SELECTED TEXT:
╭──
You lost me with this. Are we still talking about CouchDB here or are we on an
(interesting but unrelated) tangent? What has the limit of query strings to do
with the decision to use POST vs. GET? Are you talking about the situation where
you want to pass in data to a GET request that would be too long (in practice,
the RFC doesn't specify a limit) for a query string? My rule of thumb would be
that if you find your self in that situation, you're doing something that could
probably be simplified.
> You lost me with this. Are we still talking about CouchDB here or
> are we on an
> (interesting but unrelated) tangent?
A tangent, but the issue does impact Couch ...
> What has the limit of query strings to do
> with the decision to use POST vs. GET? Are you talking about the
> situation where
> you want to pass in data to a GET request that would be too long (in
> practice,
> the RFC doesn't specify a limit) for a query string? My rule of
> thumb would be
> that if you find your self in that situation, you're doing something
> that could
> probably be simplified.
╰──
TASKS TO COMPLETE:
1) Answer from the CouchDB thread:
(a) Which two request methods does the writer ask about choosing between?
(b) According to the first message, what does the RFC specify about the length of a query string?
(c) How does the reply describe the discussion when asked whether it is still about CouchDB?
2) Write the next part of the CouchDB thread, answering the quoted questions about query strings and POST vs. GET.
The lines after this thread are separate material and have no connection to it.

DATA RECORDS:
╭──
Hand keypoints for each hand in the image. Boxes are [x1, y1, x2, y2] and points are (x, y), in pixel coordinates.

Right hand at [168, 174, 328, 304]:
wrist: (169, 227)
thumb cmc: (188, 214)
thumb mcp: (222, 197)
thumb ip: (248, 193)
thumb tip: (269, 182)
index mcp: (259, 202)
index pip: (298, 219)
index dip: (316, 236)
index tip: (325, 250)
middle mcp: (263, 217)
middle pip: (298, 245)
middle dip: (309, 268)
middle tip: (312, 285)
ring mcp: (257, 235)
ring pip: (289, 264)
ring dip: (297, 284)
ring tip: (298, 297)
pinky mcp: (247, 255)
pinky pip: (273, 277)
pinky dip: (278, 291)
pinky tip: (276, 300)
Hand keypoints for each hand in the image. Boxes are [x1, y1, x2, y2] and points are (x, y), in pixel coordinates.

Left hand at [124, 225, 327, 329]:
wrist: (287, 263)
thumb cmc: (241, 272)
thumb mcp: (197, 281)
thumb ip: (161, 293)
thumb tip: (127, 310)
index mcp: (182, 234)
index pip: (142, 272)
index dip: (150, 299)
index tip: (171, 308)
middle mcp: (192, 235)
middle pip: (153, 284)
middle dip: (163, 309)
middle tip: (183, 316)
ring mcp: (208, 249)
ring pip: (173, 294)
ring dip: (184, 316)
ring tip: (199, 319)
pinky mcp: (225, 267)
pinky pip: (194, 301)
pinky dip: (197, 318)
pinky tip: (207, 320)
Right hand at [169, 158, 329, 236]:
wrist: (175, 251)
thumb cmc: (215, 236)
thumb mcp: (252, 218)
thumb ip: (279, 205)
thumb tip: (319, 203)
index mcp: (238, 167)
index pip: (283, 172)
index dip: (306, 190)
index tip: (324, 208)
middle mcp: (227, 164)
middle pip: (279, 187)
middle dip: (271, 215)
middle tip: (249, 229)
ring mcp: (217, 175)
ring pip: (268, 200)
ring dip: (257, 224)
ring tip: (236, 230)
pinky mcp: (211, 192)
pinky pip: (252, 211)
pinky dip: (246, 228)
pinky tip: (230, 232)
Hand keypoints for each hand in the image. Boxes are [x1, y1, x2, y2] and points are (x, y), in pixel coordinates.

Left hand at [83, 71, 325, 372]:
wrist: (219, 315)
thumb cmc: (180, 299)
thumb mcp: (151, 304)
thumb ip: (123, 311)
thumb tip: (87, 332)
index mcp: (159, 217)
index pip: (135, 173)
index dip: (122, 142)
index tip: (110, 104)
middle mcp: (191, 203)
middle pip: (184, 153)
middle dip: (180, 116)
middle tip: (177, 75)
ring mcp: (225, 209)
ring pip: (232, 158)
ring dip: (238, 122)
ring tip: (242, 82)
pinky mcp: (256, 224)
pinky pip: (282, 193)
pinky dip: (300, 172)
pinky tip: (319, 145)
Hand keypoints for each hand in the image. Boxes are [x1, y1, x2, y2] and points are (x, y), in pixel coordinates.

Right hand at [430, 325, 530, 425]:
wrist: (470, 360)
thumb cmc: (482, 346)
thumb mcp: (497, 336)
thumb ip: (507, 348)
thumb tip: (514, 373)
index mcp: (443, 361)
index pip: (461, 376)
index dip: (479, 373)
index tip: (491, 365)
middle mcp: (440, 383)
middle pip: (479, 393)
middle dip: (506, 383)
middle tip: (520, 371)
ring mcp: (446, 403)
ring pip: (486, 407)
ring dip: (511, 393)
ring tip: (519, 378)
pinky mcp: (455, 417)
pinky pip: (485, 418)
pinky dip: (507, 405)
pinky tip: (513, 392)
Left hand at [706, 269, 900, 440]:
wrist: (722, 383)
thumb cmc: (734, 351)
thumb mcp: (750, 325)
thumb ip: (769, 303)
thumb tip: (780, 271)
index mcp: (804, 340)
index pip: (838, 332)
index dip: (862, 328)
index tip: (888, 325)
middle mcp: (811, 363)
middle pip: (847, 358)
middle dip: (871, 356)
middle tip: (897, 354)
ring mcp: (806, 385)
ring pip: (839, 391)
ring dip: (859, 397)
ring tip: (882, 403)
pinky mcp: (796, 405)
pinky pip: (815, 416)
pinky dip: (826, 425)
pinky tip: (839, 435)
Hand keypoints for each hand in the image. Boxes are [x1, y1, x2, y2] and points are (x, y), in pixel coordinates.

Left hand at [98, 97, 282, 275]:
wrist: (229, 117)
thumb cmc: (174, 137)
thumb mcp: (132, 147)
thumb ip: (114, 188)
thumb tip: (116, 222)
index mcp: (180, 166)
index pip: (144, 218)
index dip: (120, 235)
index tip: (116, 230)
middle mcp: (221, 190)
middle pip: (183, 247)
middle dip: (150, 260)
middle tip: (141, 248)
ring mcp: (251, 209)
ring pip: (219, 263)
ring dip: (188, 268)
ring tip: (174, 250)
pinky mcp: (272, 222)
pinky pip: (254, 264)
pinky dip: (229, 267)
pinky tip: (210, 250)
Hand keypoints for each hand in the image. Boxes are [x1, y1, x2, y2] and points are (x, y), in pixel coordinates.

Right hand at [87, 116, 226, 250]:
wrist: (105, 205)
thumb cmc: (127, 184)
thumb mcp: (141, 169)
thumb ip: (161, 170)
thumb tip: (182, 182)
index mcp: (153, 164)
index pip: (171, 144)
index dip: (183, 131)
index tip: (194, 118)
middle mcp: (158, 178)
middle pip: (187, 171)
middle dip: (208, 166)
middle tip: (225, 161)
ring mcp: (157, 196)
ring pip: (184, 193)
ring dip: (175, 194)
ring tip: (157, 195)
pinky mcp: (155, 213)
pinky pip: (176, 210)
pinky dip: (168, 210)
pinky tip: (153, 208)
╰──
╭──
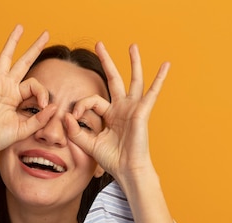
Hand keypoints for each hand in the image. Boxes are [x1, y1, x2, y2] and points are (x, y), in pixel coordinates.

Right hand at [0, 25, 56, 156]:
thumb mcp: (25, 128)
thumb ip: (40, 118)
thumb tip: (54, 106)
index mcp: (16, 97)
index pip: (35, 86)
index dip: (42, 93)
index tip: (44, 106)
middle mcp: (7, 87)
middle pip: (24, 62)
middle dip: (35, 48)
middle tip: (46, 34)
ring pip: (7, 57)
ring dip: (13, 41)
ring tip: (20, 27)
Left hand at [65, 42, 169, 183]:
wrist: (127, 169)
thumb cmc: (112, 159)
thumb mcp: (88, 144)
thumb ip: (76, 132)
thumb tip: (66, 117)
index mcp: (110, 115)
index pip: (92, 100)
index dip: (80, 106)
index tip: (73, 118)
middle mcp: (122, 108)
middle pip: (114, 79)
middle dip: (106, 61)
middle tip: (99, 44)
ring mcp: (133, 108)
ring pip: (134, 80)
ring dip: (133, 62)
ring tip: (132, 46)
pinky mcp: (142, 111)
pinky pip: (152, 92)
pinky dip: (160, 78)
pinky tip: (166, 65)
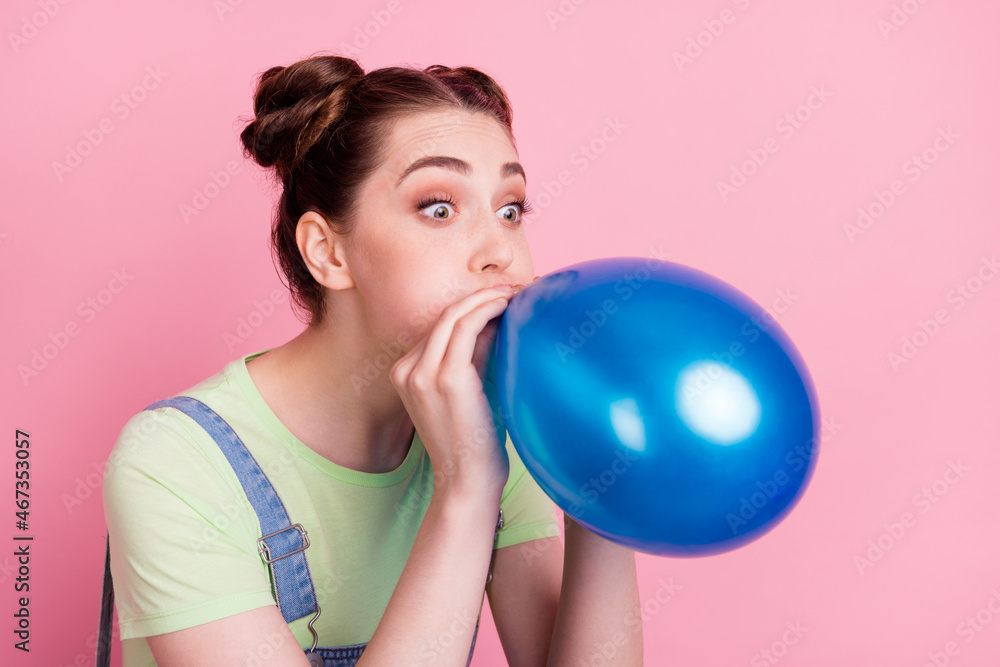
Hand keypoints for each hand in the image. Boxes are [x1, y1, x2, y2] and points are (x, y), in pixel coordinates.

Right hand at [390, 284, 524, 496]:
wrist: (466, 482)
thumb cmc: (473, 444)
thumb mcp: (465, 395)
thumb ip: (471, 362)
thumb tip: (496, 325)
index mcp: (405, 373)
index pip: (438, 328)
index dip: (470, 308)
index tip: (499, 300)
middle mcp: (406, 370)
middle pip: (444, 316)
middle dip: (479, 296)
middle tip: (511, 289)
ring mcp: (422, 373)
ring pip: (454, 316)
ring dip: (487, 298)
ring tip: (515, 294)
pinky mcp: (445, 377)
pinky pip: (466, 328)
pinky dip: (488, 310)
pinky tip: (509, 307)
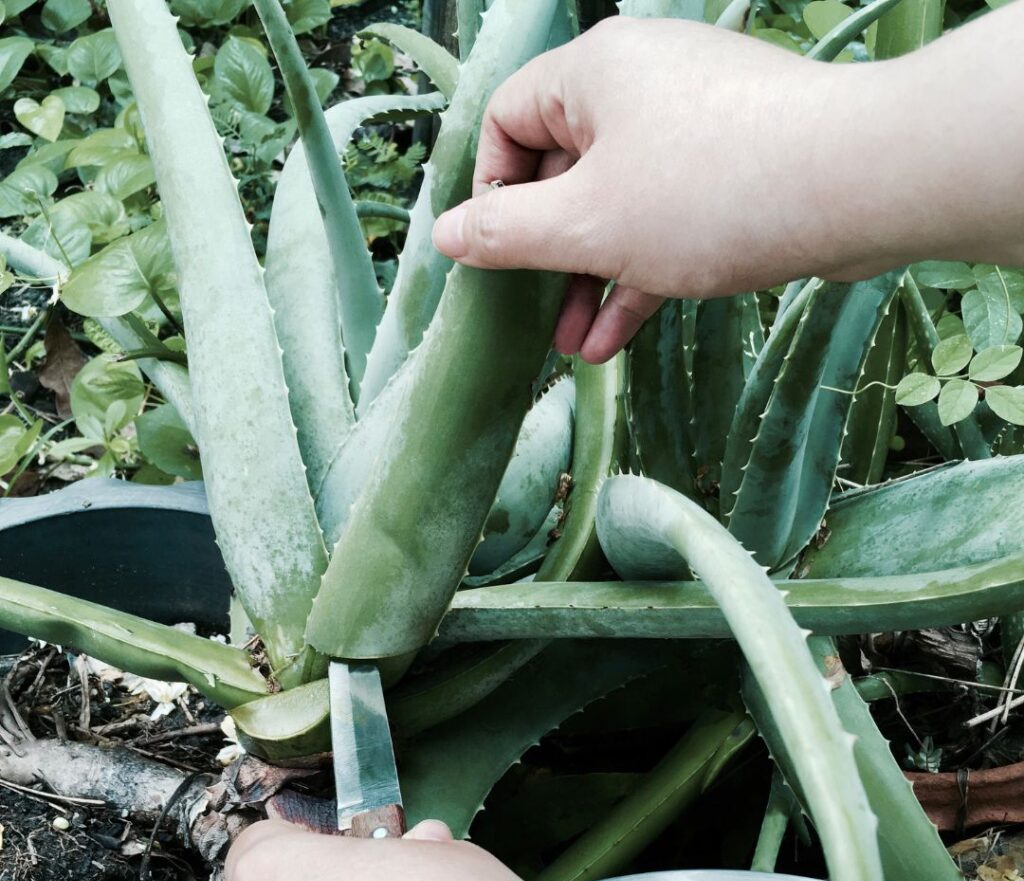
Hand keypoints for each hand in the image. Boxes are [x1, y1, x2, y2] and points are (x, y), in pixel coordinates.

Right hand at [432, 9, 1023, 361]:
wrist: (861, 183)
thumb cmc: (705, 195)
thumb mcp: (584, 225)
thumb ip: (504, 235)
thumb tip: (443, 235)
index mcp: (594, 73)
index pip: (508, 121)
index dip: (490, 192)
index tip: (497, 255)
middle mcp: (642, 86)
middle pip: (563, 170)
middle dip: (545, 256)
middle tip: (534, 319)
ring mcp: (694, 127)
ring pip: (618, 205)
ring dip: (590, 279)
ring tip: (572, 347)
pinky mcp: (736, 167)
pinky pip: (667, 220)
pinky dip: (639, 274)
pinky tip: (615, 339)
╰──
╭──
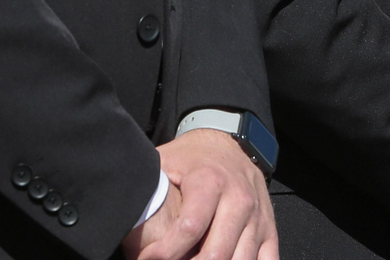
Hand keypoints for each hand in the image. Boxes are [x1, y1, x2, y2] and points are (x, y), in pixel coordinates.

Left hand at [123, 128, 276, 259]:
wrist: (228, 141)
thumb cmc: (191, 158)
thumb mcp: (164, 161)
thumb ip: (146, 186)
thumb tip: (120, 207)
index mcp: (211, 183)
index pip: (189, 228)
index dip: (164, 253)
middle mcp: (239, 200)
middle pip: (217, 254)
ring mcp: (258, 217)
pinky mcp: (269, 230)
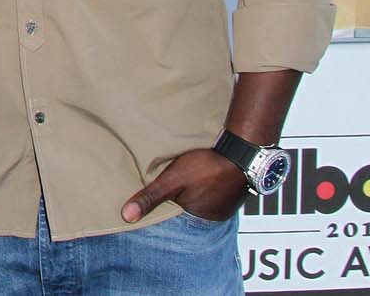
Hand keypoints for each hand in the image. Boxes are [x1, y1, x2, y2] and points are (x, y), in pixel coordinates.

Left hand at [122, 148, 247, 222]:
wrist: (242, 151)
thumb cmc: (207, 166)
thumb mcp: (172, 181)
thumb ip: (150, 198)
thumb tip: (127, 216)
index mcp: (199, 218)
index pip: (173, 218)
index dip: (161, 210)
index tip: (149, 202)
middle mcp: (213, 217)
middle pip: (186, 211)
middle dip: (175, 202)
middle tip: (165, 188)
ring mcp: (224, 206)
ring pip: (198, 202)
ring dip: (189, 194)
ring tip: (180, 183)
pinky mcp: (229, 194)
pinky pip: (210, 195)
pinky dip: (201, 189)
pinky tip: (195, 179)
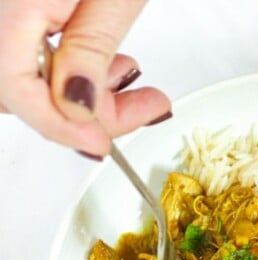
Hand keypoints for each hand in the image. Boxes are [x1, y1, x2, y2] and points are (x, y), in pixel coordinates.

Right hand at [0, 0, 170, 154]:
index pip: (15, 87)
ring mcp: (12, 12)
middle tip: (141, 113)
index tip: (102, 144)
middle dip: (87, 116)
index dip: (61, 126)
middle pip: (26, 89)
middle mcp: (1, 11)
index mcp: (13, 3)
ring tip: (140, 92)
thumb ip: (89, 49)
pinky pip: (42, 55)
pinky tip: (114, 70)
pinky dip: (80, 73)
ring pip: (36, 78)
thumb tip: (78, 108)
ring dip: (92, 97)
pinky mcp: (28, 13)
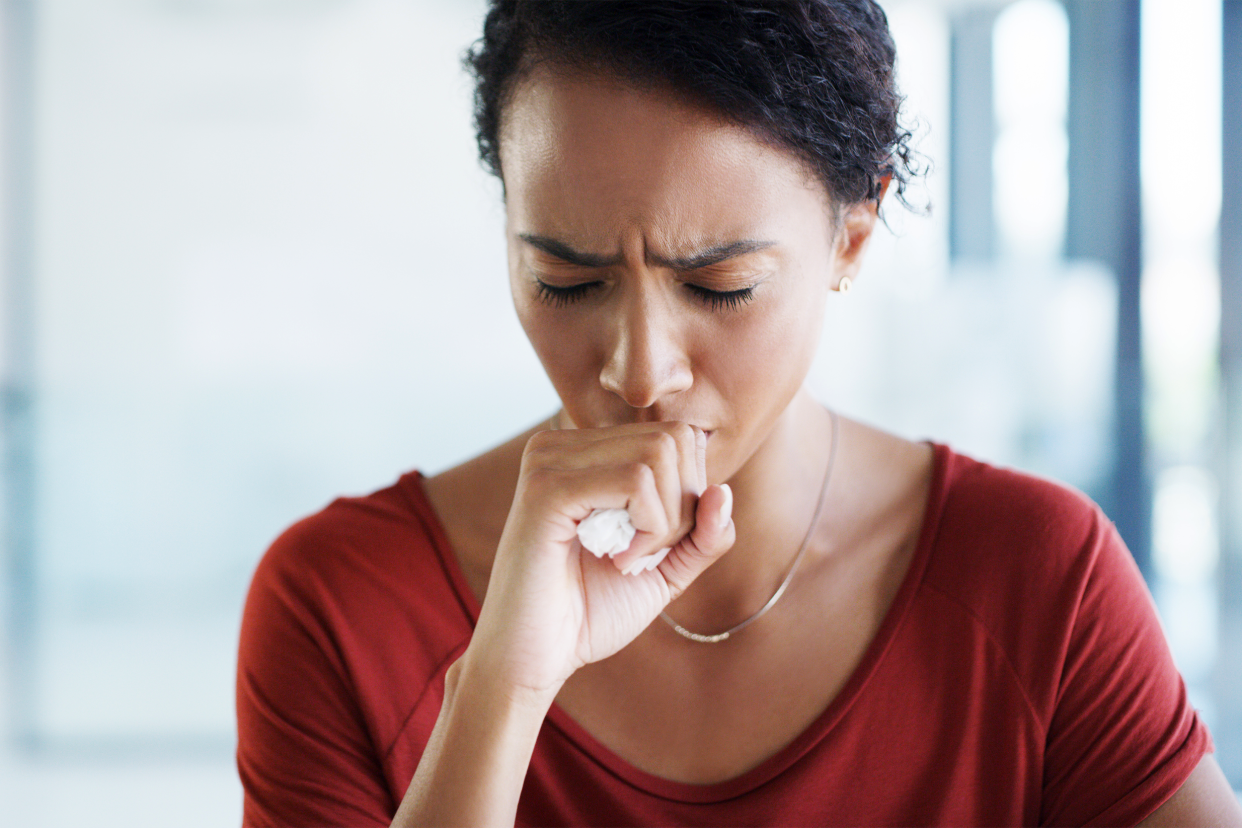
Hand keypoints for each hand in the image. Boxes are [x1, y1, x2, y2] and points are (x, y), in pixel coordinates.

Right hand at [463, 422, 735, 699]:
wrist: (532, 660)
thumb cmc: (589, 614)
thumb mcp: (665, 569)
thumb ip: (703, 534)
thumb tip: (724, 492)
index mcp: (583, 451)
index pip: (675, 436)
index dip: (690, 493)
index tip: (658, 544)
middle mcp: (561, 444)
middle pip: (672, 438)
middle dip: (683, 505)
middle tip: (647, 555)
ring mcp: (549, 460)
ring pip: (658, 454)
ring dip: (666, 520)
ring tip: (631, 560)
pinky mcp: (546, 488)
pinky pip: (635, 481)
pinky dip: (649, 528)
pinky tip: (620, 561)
╰──
RESPONSE LIST:
1)
(a) POST and GET.
(b) It doesn't specify a limit.
(c) As a tangent, but one where the issue does impact Couch.

2)
The multikey get in Couch should be a GET, but it can't be unless you
want you API to be limited by the (practical) limitation on URL length.
From an API perspective, I think POST and GET mix up idempotency with
the ability to have a payload or not, which in practical terms results
in people using POST when they should use GET, because those two
issues, whilst theoretically orthogonal, and not implemented that way.
Antony Blakey
-------------
CTO, Linkuistics Pty Ltd
Ph: 0438 840 787
Borrow money from pessimists - they don't expect it back.
-- Steven Wright
Continuing the tangent...
Someone should invent an extension to HTTP whereby a client may issue
multiple GET requests at once at the beginning of a single TCP
connection. These resources may take time to generate, but are
amenable to parallelisation of some kind thus making it advantageous
to do this. This is a bit like KeepAlive, except that you can request
e.g. multiple CouchDB keys right at the beginning for maximum
performance, rather than serially.
This is where I hope someone will pipe up and say this already
exists :-)
Done, and thanks for the interesting discussion too :).
- Matt
Aha, http://en.wikipedia.org/wiki/HTTP_pipelining is what I am
thinking of.
Although it kind of works as a potential alternative to the multikey
POST, it won't return rows in any particular order, where as the
current multikey POST returns rows in the same order as the keys
specified. There will also be slightly more overhead in doing
pipelining, as each request would have to be handled separately on the
server-side. In any case, most Web browsers either don't support
pipelining or they have it turned off by default, so writing AJAX apps
using this would be a no-no.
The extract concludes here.